A woman uses a calculator as prostitutes wait for customers.

A group of vigilantes in Russia's east Siberian republic of Buryatia has launched a campaign to punish prostitutes for “bringing shame to their people,” posting a video to YouTube that shows young women suspected of offering sex for money being tormented.

The video, purportedly published by a youth movement that advocates the “development and renewal of Buryat culture,” opens with blaring rap music and the declaration: “We, the youth of Buryatia, are outraged over the decline of moral values and total destruction of Buryatia's culture.”

“The vastness of the Internet is boiling over with whores from Buryatia.

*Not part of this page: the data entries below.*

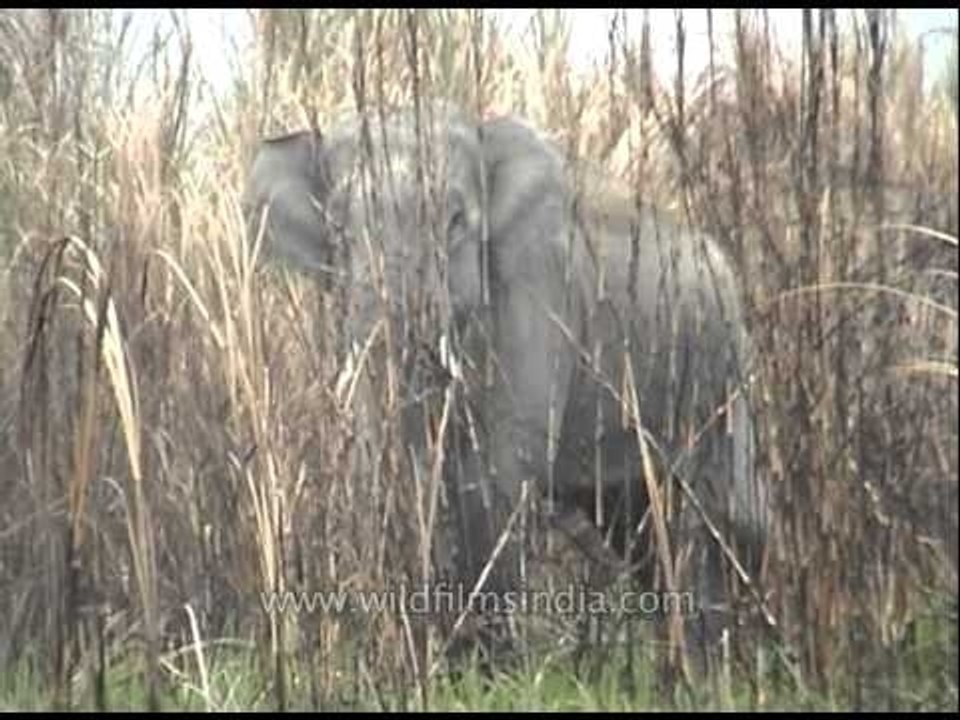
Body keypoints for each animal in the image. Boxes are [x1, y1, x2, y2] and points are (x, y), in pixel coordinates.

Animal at [243, 102, 769, 669]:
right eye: (338, 229)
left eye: (455, 222)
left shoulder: (537, 288)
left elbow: (496, 478)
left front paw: (487, 671)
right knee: (642, 533)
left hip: (723, 373)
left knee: (728, 517)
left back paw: (724, 663)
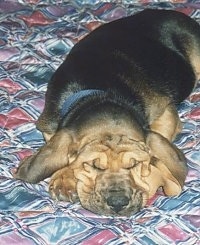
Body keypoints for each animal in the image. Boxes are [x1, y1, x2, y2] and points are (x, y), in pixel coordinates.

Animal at [14, 9, 200, 216]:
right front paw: (64, 176)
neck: (100, 95)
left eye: (133, 164)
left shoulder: (166, 112)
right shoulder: (49, 126)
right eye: (94, 165)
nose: (118, 203)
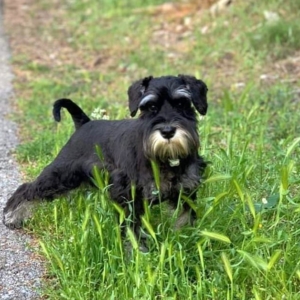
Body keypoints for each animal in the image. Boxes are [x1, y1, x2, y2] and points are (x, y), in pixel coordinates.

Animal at [2, 75, 207, 251]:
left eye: (181, 103)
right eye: (151, 107)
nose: (167, 131)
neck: (166, 158)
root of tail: (84, 124)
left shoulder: (186, 191)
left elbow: (186, 216)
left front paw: (188, 238)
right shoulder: (127, 195)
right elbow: (131, 227)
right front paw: (136, 253)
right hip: (60, 174)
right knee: (28, 188)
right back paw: (12, 216)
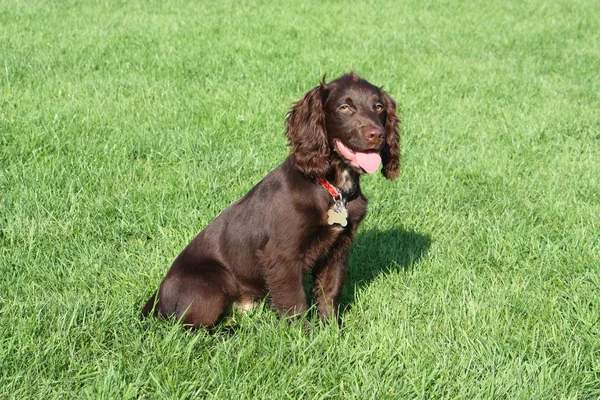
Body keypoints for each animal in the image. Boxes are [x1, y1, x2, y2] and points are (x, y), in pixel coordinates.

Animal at [142, 72, 400, 328]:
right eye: (344, 107)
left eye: (378, 107)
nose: (377, 135)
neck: (333, 188)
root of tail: (156, 299)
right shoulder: (281, 255)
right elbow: (294, 301)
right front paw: (302, 335)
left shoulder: (338, 249)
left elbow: (330, 291)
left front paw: (331, 330)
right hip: (210, 282)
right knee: (189, 327)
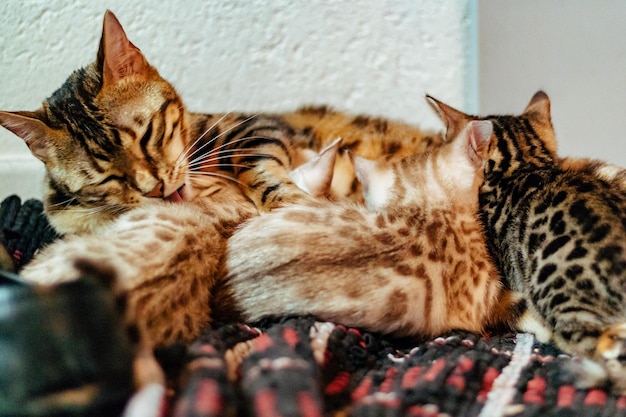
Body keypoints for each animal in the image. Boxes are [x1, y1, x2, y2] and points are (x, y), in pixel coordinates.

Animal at [0, 10, 442, 234]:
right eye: (107, 177)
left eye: (147, 136)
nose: (156, 189)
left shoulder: (257, 127)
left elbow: (255, 168)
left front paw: (289, 202)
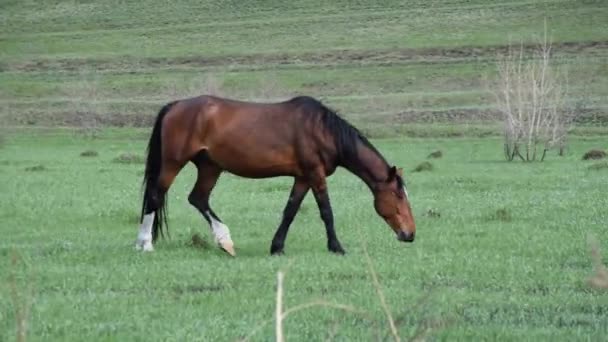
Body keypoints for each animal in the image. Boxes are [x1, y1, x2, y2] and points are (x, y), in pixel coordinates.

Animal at [135, 95, 416, 255]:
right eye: (398, 196)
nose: (410, 234)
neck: (322, 129)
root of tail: (175, 106)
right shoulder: (315, 174)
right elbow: (326, 211)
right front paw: (336, 247)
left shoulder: (303, 177)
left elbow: (290, 211)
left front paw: (277, 247)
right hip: (174, 163)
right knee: (155, 197)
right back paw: (145, 243)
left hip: (210, 166)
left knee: (198, 198)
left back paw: (225, 241)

We will visit each one,” the narrator of the video says before he is shown picking out an alleged prostitute named Lina in the capital city Ulan-Ude.

The video shows the narrator contact the young woman, inquire about her hourly rate and then set up a meeting. Once at her home, the young woman is shown being shoved to the floor before having a bucket of green paint poured over her head, as the narrator asks: “Aren't you ashamed?”

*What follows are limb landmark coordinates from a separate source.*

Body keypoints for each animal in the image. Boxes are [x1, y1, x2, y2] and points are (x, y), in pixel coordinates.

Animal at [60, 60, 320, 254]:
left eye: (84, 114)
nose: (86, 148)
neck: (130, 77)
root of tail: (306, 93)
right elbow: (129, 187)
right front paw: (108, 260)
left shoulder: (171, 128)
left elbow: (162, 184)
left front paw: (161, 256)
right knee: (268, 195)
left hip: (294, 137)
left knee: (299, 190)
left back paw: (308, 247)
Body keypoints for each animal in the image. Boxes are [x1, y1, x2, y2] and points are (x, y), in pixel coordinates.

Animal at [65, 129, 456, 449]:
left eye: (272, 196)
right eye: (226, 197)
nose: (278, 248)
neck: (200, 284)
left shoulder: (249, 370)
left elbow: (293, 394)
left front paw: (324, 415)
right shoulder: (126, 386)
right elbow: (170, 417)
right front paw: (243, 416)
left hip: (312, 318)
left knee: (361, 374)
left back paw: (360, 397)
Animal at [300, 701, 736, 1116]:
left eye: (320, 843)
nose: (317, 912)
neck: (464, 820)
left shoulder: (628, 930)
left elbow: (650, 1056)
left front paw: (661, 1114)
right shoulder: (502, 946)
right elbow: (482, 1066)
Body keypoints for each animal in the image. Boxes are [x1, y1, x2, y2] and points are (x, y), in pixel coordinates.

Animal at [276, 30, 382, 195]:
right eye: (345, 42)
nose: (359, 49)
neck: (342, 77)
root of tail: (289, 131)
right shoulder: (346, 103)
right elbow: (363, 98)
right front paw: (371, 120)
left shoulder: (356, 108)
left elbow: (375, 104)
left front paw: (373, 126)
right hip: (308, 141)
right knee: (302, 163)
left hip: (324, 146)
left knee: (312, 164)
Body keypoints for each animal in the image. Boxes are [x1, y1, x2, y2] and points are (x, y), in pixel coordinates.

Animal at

He then threatens “to make it worse than just paint” if she's caught selling her body again. “For now this is just a warning. Soon we will begin to act,” the group says at the end of the video.

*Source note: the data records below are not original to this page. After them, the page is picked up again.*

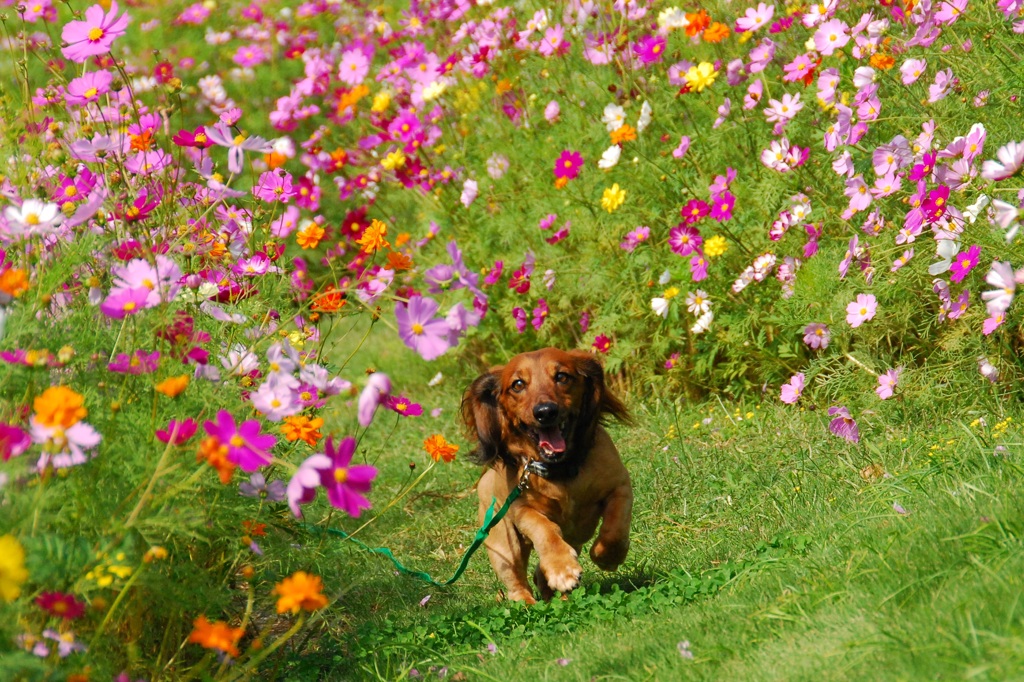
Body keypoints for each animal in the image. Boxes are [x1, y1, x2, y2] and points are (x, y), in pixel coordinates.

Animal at [462, 346, 630, 602]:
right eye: (518, 384)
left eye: (562, 376)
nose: (545, 412)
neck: (560, 471)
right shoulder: (521, 509)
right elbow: (544, 529)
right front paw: (562, 568)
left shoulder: (619, 486)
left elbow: (616, 530)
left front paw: (606, 556)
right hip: (503, 546)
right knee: (516, 581)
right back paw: (528, 602)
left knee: (540, 575)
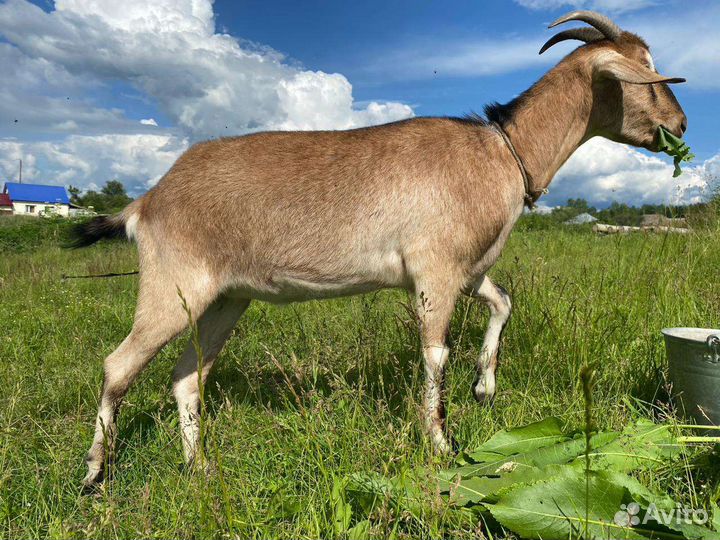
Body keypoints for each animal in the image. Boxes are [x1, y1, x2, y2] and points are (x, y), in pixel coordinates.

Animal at [71, 10, 687, 488]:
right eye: (647, 73)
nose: (680, 124)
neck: (501, 152)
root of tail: (147, 201)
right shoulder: (435, 271)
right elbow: (435, 355)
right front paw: (441, 443)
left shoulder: (464, 270)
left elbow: (504, 302)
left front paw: (484, 387)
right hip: (174, 284)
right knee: (118, 364)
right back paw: (95, 475)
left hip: (226, 298)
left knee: (186, 377)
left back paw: (198, 467)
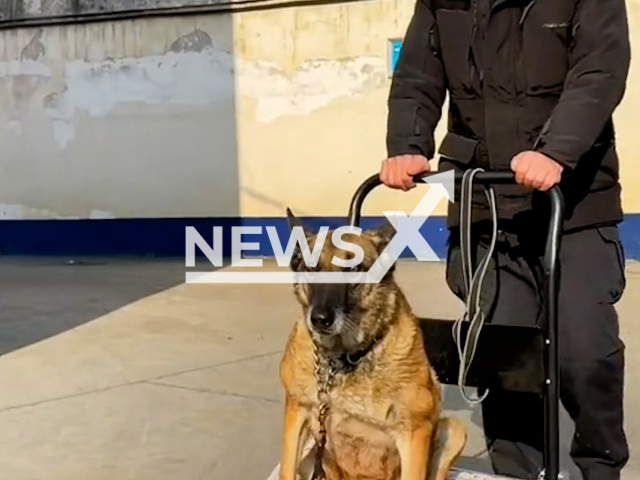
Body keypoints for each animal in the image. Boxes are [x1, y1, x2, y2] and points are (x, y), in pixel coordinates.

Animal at [278, 210, 468, 480]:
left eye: (354, 268)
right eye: (311, 268)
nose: (320, 319)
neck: (342, 358)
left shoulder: (414, 433)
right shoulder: (297, 412)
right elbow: (286, 469)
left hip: (453, 430)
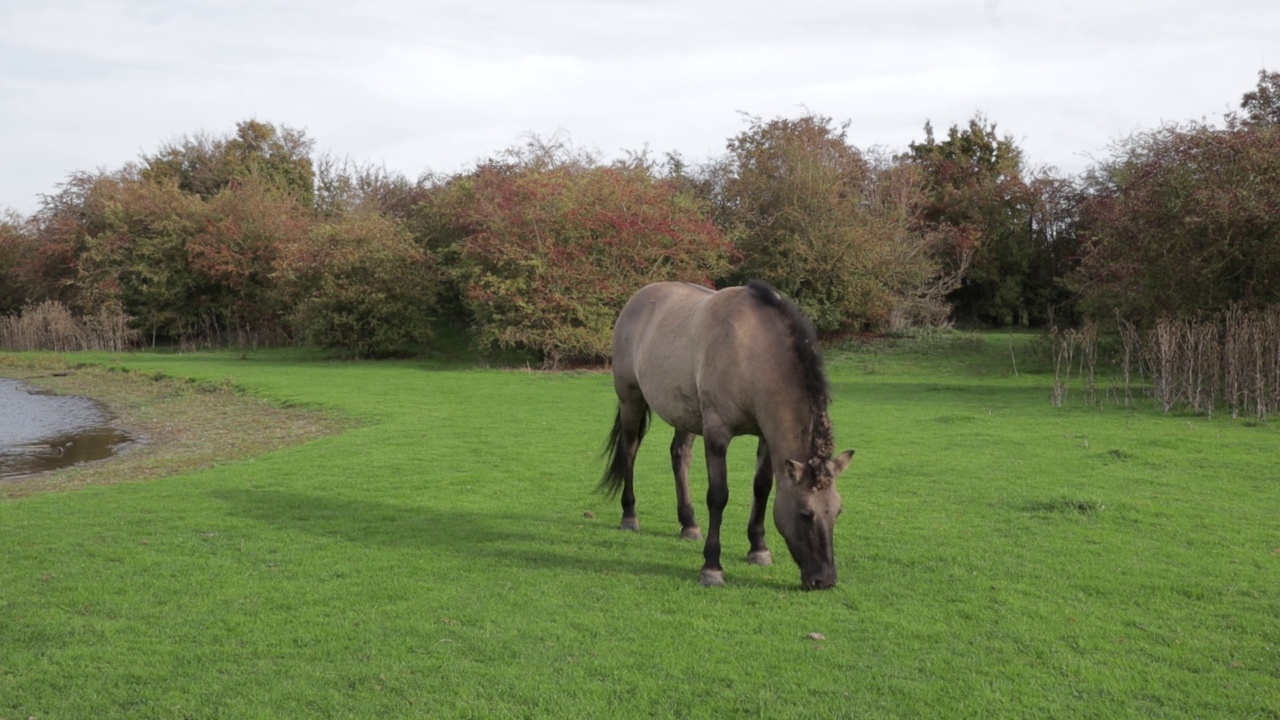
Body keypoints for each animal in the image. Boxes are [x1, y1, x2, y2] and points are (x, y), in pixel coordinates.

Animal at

Regional online news site Baikal Daily reported on Thursday that the video had been sent to their editors, though it was unclear whether the woman shown being “punished” was really a prostitute.

Another vigilante group, Occupy Pedophilia, had earlier gained notoriety for similar stunts using the same tactics: hunting down alleged pedophiles and homosexuals on social media websites and tricking them into a meeting, where they would then be attacked on camera.

The founder of that group, Maxim Martsinkevich, was convicted in August of inciting hatred and sentenced to five years in prison.